I’ve been wrestling with a subpar write performance using ZFS on some fresh-out-the-oven NVMe disks, trying to get them to play nice with blockchain workloads. Given ZFS’s reputation for being pretty tweakable, I thought I could dial it in—mess with the recordsize, tune a few parameters, and boom, we would be golden.
But, oh boy, was I wrong. It’s been more of a headache than expected. And trying to find any sort of guidance or benchmarks online? Forget about it. It’s like looking for that proverbial needle in the haystack, if the needle was possibly never there to begin with.
So, with the internet giving me the cold shoulder, I decided it was time to roll up my sleeves and get my hands dirty. For the benchmarking setup, I used polkadot client benchmark for write operations and fio for read operations:
curl -s https://api.github.com/gists/868fac581cf66af7780a1ccfd02c7b1b | jq -r '.files | first(.).content' > chainbench.sh && chmod +x chainbench.sh && ./chainbench.sh
And let me lay out the hardware carpet for ya:
- CPU: AMD Ryzen 9 7950X3D
- Motherboard: ASRock Rack B650D4U-2L2T/BCM
- RAM: 4x MICRON DDR5 UDIMM/ECC 4800MT/s, dialed down to 3600MT/s (CPU limitation afaik)
- Storage: Samsung SSD 990 PRO 4TB on a PCIE 4.0 interface.
The gauntlet was thrown, and after the dust settled, it turns out ext4 and xfs are the champs for Polkadot’s storage needs.
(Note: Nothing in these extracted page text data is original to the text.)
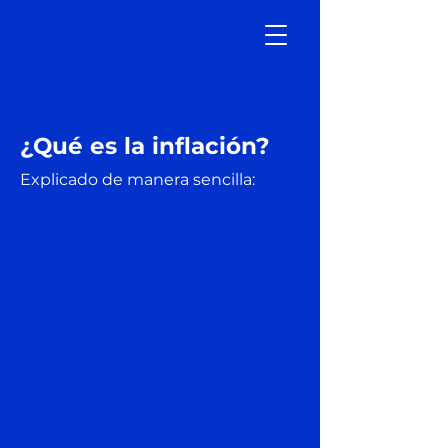
¿Qué es la inflación?
Explicado de manera sencilla:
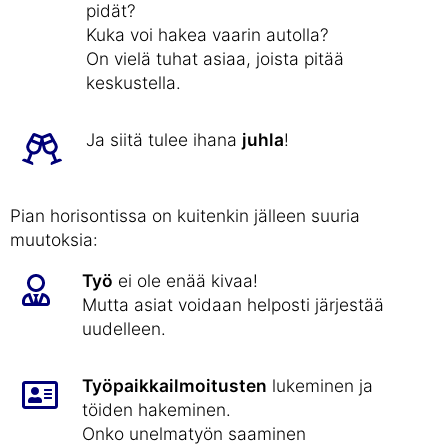
pidät?
Kuka voi hakea vaarin autolla?
On vielä tuhat asiaa, joista pitää
keskustella.
Ja siitä tulee ihana
juhla
!
Pian horisontissa on kuitenkin jälleen suuria
muutoksia:
Työ
ei ole enää kivaa!
Mutta asiat voidaan helposti järjestää
uudelleen.
Työpaikkailmoitusten
lukeminen ja
töiden hakeminen.
Onko unelmatyön saaminen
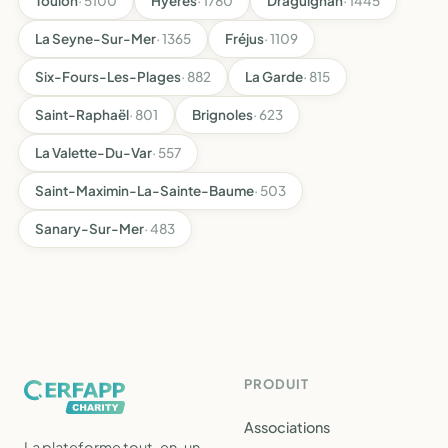
Toulon
· 5100
Hyères
· 1780
Draguignan
· 1445
La Seyne-Sur-Mer
· 1365
Fréjus
· 1109
Six-Fours-Les-Plages
· 882
La Garde
· 815
Saint-Raphaël
· 801
Brignoles
· 623
La Valette-Du-Var
· 557
Saint-Maximin-La-Sainte-Baume
· 503
Sanary-Sur-Mer
· 483
PRODUIT
Associations
La plateforme tout-en-un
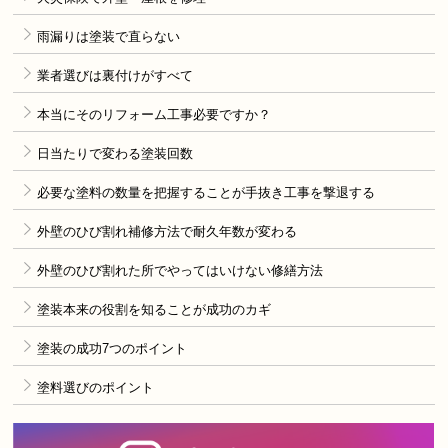
雨漏りは塗装で直らない
業者選びは裏付けがすべて
本当にそのリフォーム工事必要ですか？
日当たりで変わる塗装回数
必要な塗料の数量を把握することが手抜き工事を撃退する
外壁のひび割れ補修方法で耐久年数が変わる
外壁のひび割れた所でやってはいけない修繕方法
塗装本来の役割を知ることが成功のカギ
塗装の成功7つのポイント
塗料選びのポイント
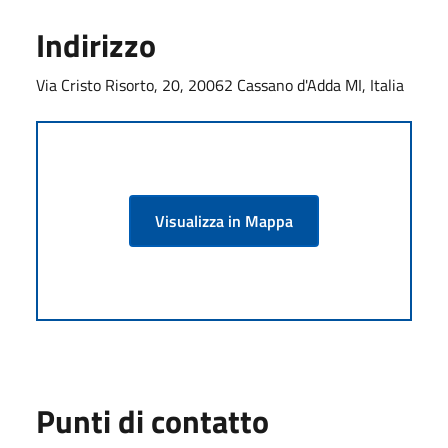
Indirizzo
Via Cristo Risorto, 20, 20062 Cassano d'Adda MI, Italia
Visualizza in Mappa
Punti di contatto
They hit that sweet spot of efficiency. Meanwhile, filesystems like ZFS and NILFS2? Not so much. They kinda dropped the ball, especially with random writes, which, let’s be honest, is a big deal for blockchain operations.
So I highly recommend the tradeoff off giving up feature rich filesystems for the simplicity and performance of ext4. You can pretty much skip the snapshots/backups for validators since good blockchain you can always re-sync from the network if there ever is an issue(warp sync doable in minutes).
For some archive nodes it might make sense to use copy on write filesystems(btrfs/bcachefs) to enable snapshots and backups. Though the way ParityDB keeps editing same huge files over and over is quite terrible for incremental snapshotting/backuping. I always run 2 instances of archive nodes per network so I end up to use lvmthin/ext4 with occasional backup using rsync to hard drive just in case.
Looking ahead, keep your eyes peeled for BCacheFS(CoW) and SSDFS(Pure-LFS with CoW policy). BCacheFS just made its grand entrance into the mainline kernel, and SSDFS is waiting in the wings. My setup couldn’t give them a whirl this time around (limited by pve-kernel), but they’re definitely ones to watch out for once supported by Linux LTS kernels. SSDFS in particular looks promising because it significantly reduces write amplification and improves SSD lifespan through its innovative use of logical extents, a log-structured design, and efficient data migration and garbage collection schemes, enhancing both storage efficiency and performance.
So, there you have it. My little adventure into look for an optimal filesystem.
This hopefully sheds some light on when selecting filesystem for your nodes and help you to avoid making the mistake of using of ZFS.